Extract to read ->
◆ ◆ ◆ ◆ ◆ ◆ ◆

- Summary:
- P: W / D / L
- Total:
- 05: 04 / 00 / 01
- Test match:
- 02: 01 / 00 / 01
- Opponent:
- P: W / D / L
- Canada:
- 2: 1 / 0 / 1

= 1993 England rugby union tour of Canada =

1993 series of rugby matches

The 1993 England rugby union tour of Canada was a series of five matches played by the England national rugby union team in Canada in May and June 1993. England won four matches and lost one. They drew their two-match international series against Canada, losing the first game and winning the second. Sixteen England players were taking part in the 1993 British Lions tour to New Zealand at the time, and England did not award international caps for the matches with Canada.

==Results==
Scores and results list England's points tally first.

|  | Date | Opponent | Location | Result | Score |
|---|---|---|---|---|---|
|  | 22 May | British Columbia | Victoria | Won | 26–10 |
|  | 12 June | British Columbia President's XV | Thunderbird Stadium, Vancouver | Won | 26–11 |
|  | 29 May | CANADA | Swangard Stadium, Burnaby | Lost | 12–15 |
|  | 2 June | Ontario | Toronto | Won | 40–7 |
|  | 5 June | CANADA | Twin Elm Rugby Park, Nepean | Won | 19–14 |

==Touring party==

- Manager: Peter Rossborough
- Coach: Mike Slemen
- Assistant coach: K. Richardson
- Captain: John Olver

===Full backs===
- David Pears (Harlequins)

◆ ◆ ◆ ◆ ◆ ◆ ◆

Given data ->
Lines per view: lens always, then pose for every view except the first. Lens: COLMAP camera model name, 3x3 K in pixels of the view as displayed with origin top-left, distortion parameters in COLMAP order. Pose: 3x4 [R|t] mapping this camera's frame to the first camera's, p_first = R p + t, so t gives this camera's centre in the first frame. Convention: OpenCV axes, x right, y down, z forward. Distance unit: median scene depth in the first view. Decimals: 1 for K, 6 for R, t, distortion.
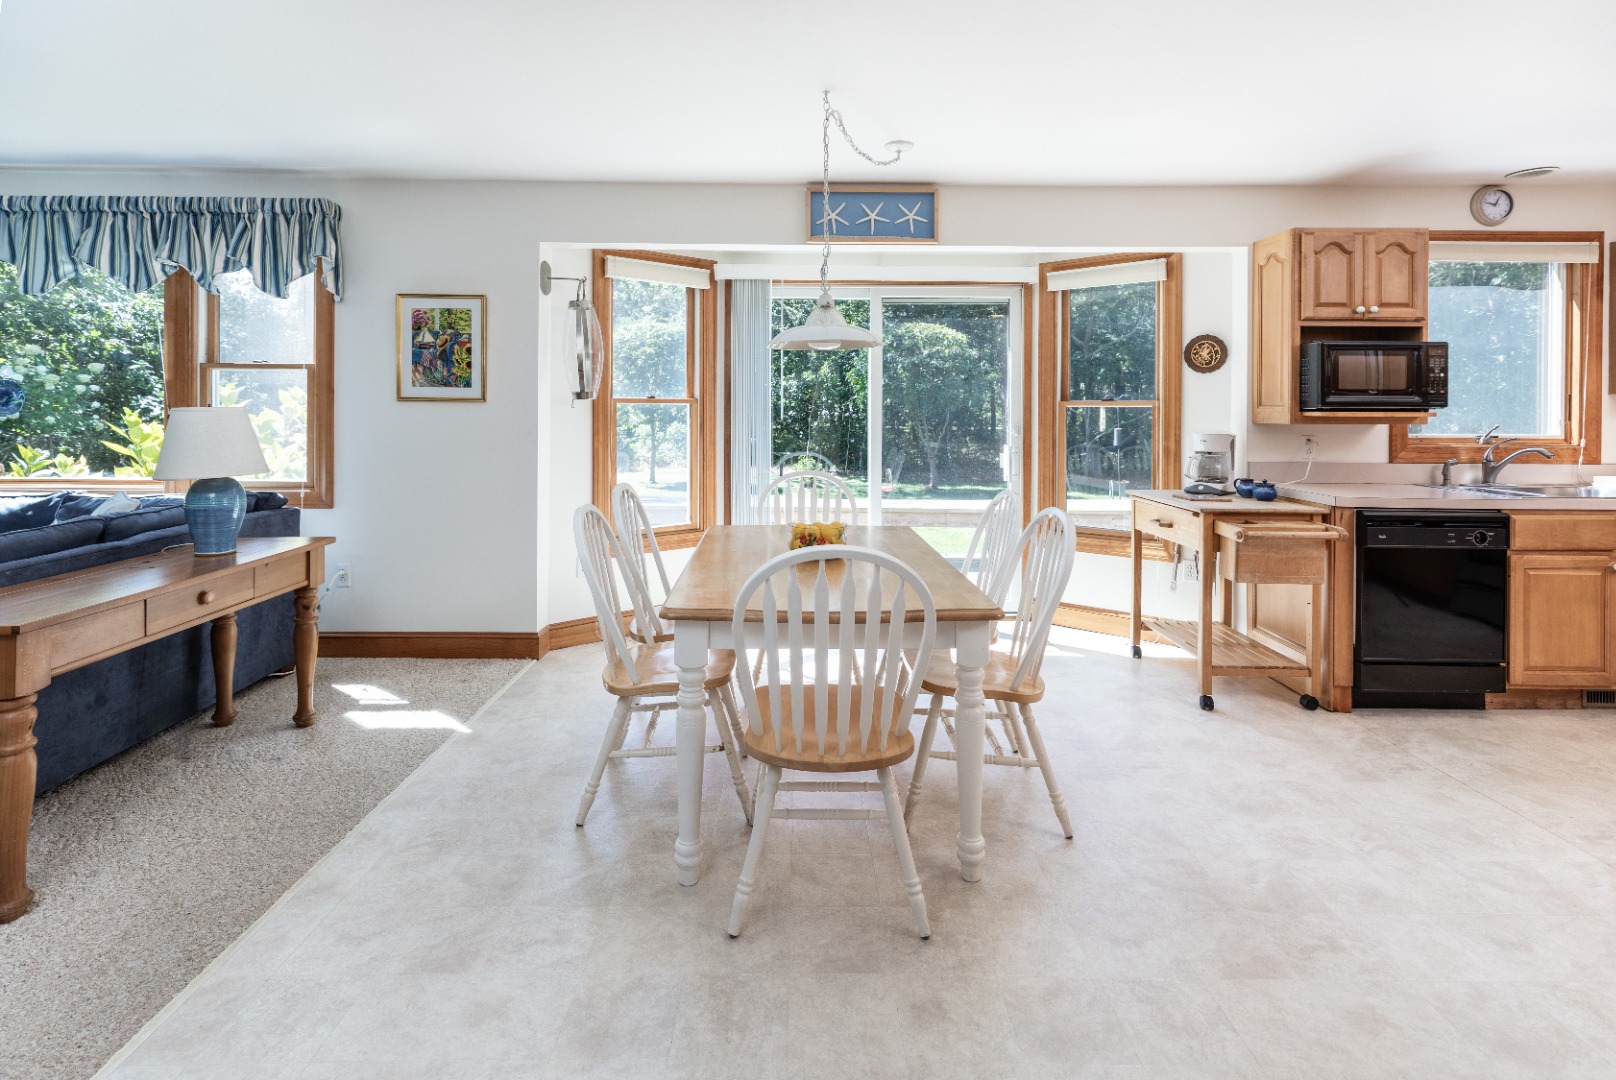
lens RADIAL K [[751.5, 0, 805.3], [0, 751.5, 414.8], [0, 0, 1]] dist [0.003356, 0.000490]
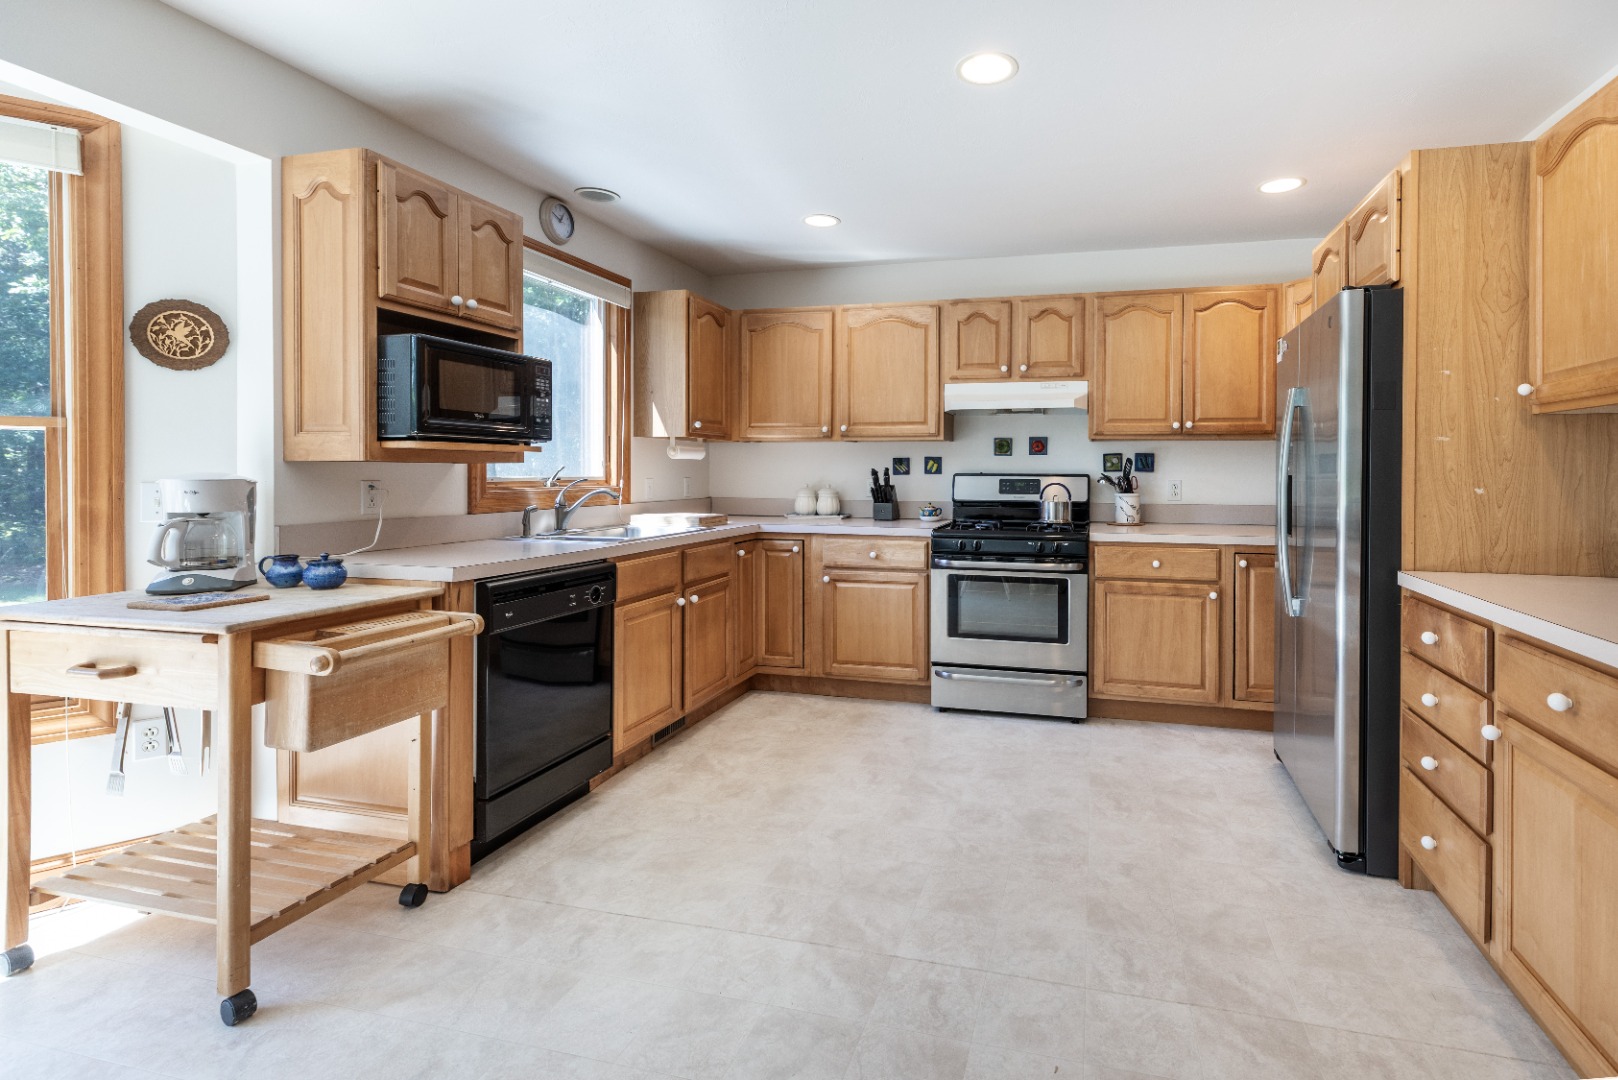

◆ ◆ ◆ ◆ ◆ ◆ ◆

Exercise prompt -> Copy the passage from the text on England's 1993 rugby tour of Canada, starting with "1993 series of" and going on through "matches with Canada.", and swap every "matches" for "fixtures".

Answer box ->
1993 series of rugby fixtures

The 1993 England rugby union tour of Canada was a series of five fixtures played by the England national rugby union team in Canada in May and June 1993. England won four fixtures and lost one. They drew their two-match international series against Canada, losing the first game and winning the second. Sixteen England players were taking part in the 1993 British Lions tour to New Zealand at the time, and England did not award international caps for the fixtures with Canada.